La fourbure est l’une des pathologies les plus douloureuses et invalidantes du cheval. Heureusement, la prévention alimentaire et environnementale est aujourd’hui très bien documentée. Comprendre les mécanismes et adapter la ration permet d’éviter la plupart des crises. Nous nous appuyons ici sur les recommandations de l’INRAE et les principes du écurie active et paddock paradise pour vous guider concrètement, en cohérence avec l’alimentation du cheval que nous détaillons sur le site.

Comprendre la fourbure : un drame podologique
La fourbure (ou laminitis) est une inflammation des lamelles du sabot, ces structures qui relient l’os du pied (P3) à la paroi cornée. Quand l’inflammation s’aggrave, ces lamelles se déchirent et P3 peut basculer ou s’enfoncer dans le sabot. À ce stade, les dégâts sont parfois irréversibles. La douleur est intense et chronique.
Les trois grands facteurs déclenchants
- Surcharge glucidique : excès d’amidon ou de sucres rapides dans la ration ou via l’herbe riche.
- Désordres métaboliques : syndrome de Cushing (PPID) et syndrome métabolique équin (EMS).
- Surpoids et inactivité : un cheval en embonpoint chronique multiplie par 3 le risque.
Le rôle clé de l’herbe et du moment de pâturage
L’herbe contient des fructanes, sucres de réserve qui s’accumulent dans la plante en fonction de la météo. Une herbe qui pousse par jour ensoleillé et nuit froide (typique du printemps et de l’automne) peut contenir 4 à 5 fois plus de fructanes qu’une herbe d’été. Ces sucres rapides fermentent dans le côlon et déclenchent la cascade inflammatoire de la fourbure.
Limiter l’accès au pré : panier ou plage horaire
- Sortir le cheval tôt le matin (5 h-10 h), quand le taux de fructanes est le plus bas.
- Éviter les milieux de journée ensoleillés en printemps et automne.
- Utiliser un panier de pâturage ajusté qui réduit l’ingestion d’environ 70 %.
- Mettre en place un track system (paddock paradise) qui rationne naturellement.

Construire une ration anti-fourbure
La base reste le foin. Privilégiez un foin tardif, fauché en fin de floraison, à faible teneur en sucres et fructanes (idéalement moins de 10 % de matière sèche, vérifiable par analyse en laboratoire). Pour les chevaux sensibles, le trempage du foin 30 à 60 minutes dans l’eau froide réduit la teneur en sucres de 20 à 30 %.
Ce qu’il faut bannir
- Avoine, orge, maïs et tous les mash sucrés.
- Compléments mélassés (la plupart des friandises industrielles).
- Pommes et carottes en grandes quantités chez un cheval à risque.
- Herbe gelée puis dégelée (pic de fructanes).
À la place, optez pour des fourrages à index glycémique bas (graminées tardives, luzerne en petite quantité), des compléments minéraux sans mélasse et, si besoin énergétique, des huiles végétales (colza, lin) en faible quantité. La consultation d’un nutritionniste équin certifié est précieuse pour les chevaux Cushing ou EMS.

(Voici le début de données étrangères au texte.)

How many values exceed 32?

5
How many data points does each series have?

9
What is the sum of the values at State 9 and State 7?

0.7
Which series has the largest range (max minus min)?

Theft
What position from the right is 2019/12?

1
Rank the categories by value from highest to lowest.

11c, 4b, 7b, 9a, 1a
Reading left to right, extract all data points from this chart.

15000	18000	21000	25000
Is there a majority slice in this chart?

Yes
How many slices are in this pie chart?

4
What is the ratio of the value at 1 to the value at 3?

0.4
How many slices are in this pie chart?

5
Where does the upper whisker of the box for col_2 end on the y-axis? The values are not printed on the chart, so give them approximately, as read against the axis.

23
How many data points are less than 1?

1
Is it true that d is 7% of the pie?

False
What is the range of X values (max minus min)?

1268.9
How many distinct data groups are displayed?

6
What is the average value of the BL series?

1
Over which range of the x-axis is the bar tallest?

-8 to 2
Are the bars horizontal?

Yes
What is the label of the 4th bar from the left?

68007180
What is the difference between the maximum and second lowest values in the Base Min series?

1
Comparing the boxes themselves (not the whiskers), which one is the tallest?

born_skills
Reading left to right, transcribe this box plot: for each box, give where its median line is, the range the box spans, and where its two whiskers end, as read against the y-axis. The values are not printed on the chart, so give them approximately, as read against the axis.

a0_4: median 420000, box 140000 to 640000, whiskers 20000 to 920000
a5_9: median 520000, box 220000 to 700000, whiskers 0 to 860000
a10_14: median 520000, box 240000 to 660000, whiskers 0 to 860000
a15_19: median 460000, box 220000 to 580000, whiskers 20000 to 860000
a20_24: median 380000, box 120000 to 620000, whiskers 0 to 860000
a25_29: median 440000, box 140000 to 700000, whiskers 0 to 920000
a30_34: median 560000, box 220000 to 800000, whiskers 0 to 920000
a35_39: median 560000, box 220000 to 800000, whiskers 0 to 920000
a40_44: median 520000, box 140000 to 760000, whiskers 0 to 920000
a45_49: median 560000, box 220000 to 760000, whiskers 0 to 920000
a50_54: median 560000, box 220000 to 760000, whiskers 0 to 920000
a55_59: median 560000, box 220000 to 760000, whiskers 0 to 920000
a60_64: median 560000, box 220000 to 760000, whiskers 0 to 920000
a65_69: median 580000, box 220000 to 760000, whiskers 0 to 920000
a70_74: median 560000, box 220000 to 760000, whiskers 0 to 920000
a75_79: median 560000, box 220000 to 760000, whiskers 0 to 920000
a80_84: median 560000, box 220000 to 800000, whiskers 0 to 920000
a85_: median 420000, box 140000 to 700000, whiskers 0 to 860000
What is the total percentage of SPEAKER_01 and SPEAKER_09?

Surveillance du poids et activité quotidienne
Un cheval qui bouge 16 heures par jour métabolise mieux ses sucres. Le mode de vie en paddock paradise, qui force le déplacement entre points d’eau, foin, abri, est l’un des meilleurs outils préventifs. Mesurez la note d’état corporel mensuellement (échelle 1 à 9, viser 5). Une crête cervicale grasse et des dépôts de gras au-dessus de la queue sont des signaux d’alerte d’EMS.
Questions fréquentes
Mon cheval a fait une fourbure : peut-il remonter ?
Cela dépend du degré de bascule de P3. Avec un parage adapté (souvent en pieds nus avec un maréchal podologue), une gestion alimentaire stricte et beaucoup de patience, de nombreux chevaux récupèrent une activité au pas, voire au trot. La rééducation se compte en mois, pas en semaines.
Le poney est-il plus sensible que le cheval ?
Oui. Les poneys et les races « rustiques » (Shetland, Welsh, Camargue) sont génétiquement adaptés aux pâturages pauvres. Sur une herbe française cultivée, ils prennent du poids très rapidement et développent fréquemment un syndrome métabolique équin. Une gestion préventive stricte est indispensable dès le sevrage.
Cet article a une vocation informative et ne se substitue jamais à un avis vétérinaire pour tout symptôme, blessure ou changement de comportement de votre cheval. Article mis à jour le 1er juin 2026.